> **EXERCISE INSTRUCTIONS**
Could you continue the interview with the Morse Brook Farm farmers, picking up right after its final sentence?

> **SUPPLIED PASSAGE**
[Begin]

Last year, two friends combined their farming ventures to found Morse Brook Farm. They raise Cheviot Cross sheep, Boer goats, and beef, and produce their own maple syrup and hay. They are hoping to add their own honey to that list in 2020. In addition, Morse Brook Farm also has yarn from their sheep available and the farmstand is open daily year round.
Thank you to Farmers Katrina and Matt for answering some of our questions and sharing their farm with us for Open Farm Week.
Please share a little bit about the history of your farm and where it’s located.
Katrina: Morse Brook Farm is located in Westminster, VT. This land has been farmed since the mid-1800s. Morse Brook Farm was established in 2019 as a joint venture between myself, Liz, her husband, Al, and Matt.
How did you get involved with farming and what’s the most important thing you’ve learned along the way?
Katrina: I bring a life of farming with me. I grew up on a small dairy farm in Brattleboro that my brother still operates. He is the 4th (maybe 5th) generation to operate the farm. I have raised Boer goats for 13 years. I brought my goats and a few beef cows to the new farm last July.
Matt: I grew up sugaring with my great uncle Don Hazelton of Dummerston.
What is one of the most rewarding things about being a farmer here in Vermont?
Katrina: Having a community and government that are very supportive of agriculture is one of the best things about farming here.
Matt: There's nothing better than the taste of high quality maple syrup that you've had a part in producing, and having your 90 year old great uncle come to your farm and say "however you're doing it, keep doing it" (with regard to the flavor of our golden delicate syrup).
What is one of the most challenging things about being a farmer here in Vermont?
Katrina: Accessing USDA inspected processing facilities can be challenging.
Matt: The cost of production is always going up and the price for resale always seems to be decreasing.
What is your favorite product you grow or raise?
Katrina: Happy goats and cows!
Matt: Maple syrup!
Which Vermont farmers are you most inspired by?
Katrina: My brother and my father - my brother sustained an injury in a farming accident a few years ago and he lost all of the fingers on his right hand (his dominant hand) except for his thumb. You'd never know it, it hasn't slowed him down or stopped him from doing anything!

[End]

> **DATASET EXTRACT**
[Begin]

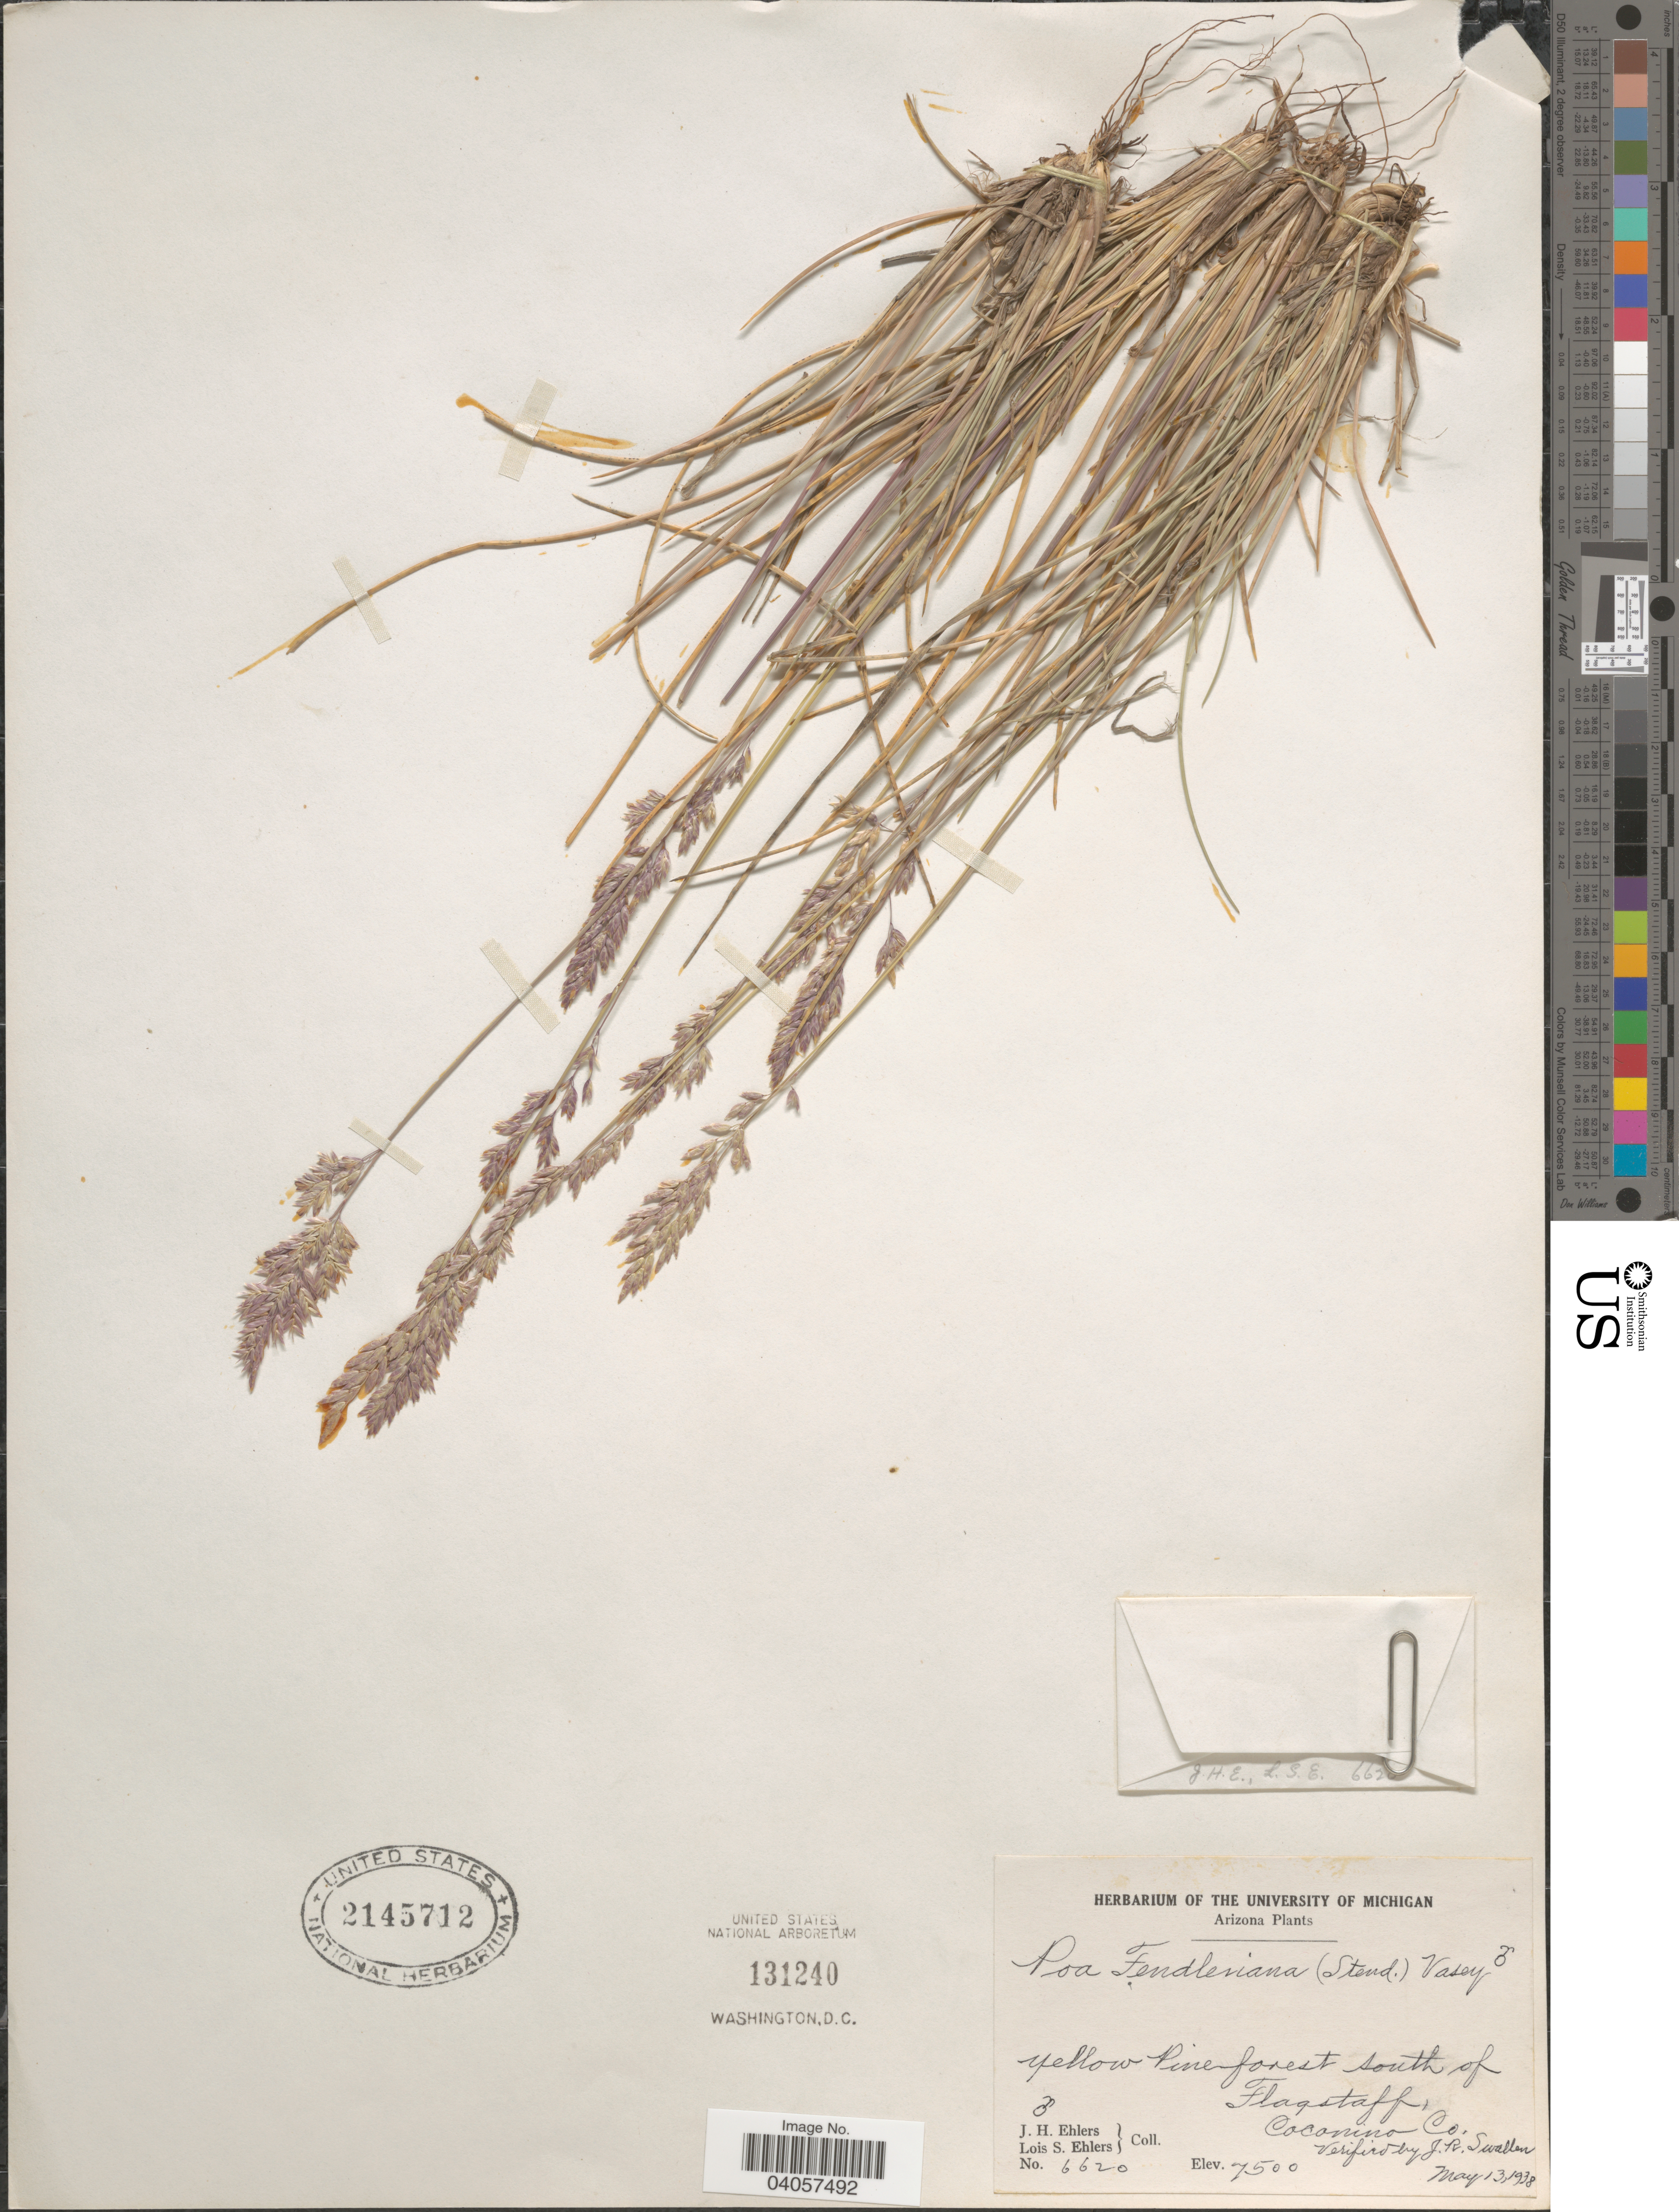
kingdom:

[End]

> **RESPONSE BELOW**
Matt: Don Hazelton.
What are your plans for Open Farm Week?
Morse Brook Farm in Westminster will be hosting tours and hay wagon rides Mon - Wed and Sat - Sun of Vermont Open Farm Week. Take in one of the best views in Southern Vermont while learning about what a day in the life is like for Farmers Katrina, Liz, and Matt! Contact them directly ahead of time to let them know you're visiting by calling 802-518-2155 or emailing email@example.com.
Farmers Liz and Al have owned sheep since 2009. They first had sheep and goats on a Massachusetts Audubon Society property near Boston, doing invasive species management, and then bought a farm in New Hampshire in 2012. Last year they combined forces with friends Katrina and Matt to establish Morse Brook Farm. They are new to Vermont, but love it here. Liz manages the sheep with Border Collies. For Vermont Open Farm week, Liz and her dog, Poe, will be doing herding demonstrations. Learn about these amazing dogs, their history, how they are trained, and how they make sheep management easier on the farm! Contact them directly to reserve a time by calling 802-518-2155 or emailing firstname.lastname@example.org at least a day in advance.
Participate in a socially distant outdoor goat yoga class at Morse Brook Farm during Vermont Open Farm week, weather permitting. This event will not be held if it's raining. Please contact Morse Brook Farm directly to register by calling 802-518-2155 or emailing email@example.com. If you can't make the class in person, stay tuned on their Facebook page. They'll be posting the video after the class! Rain Date: Sunday, August 16, weather permitting.
Do you have a favorite recipe to share using products from your farm?
Matt: Anything with maple in it.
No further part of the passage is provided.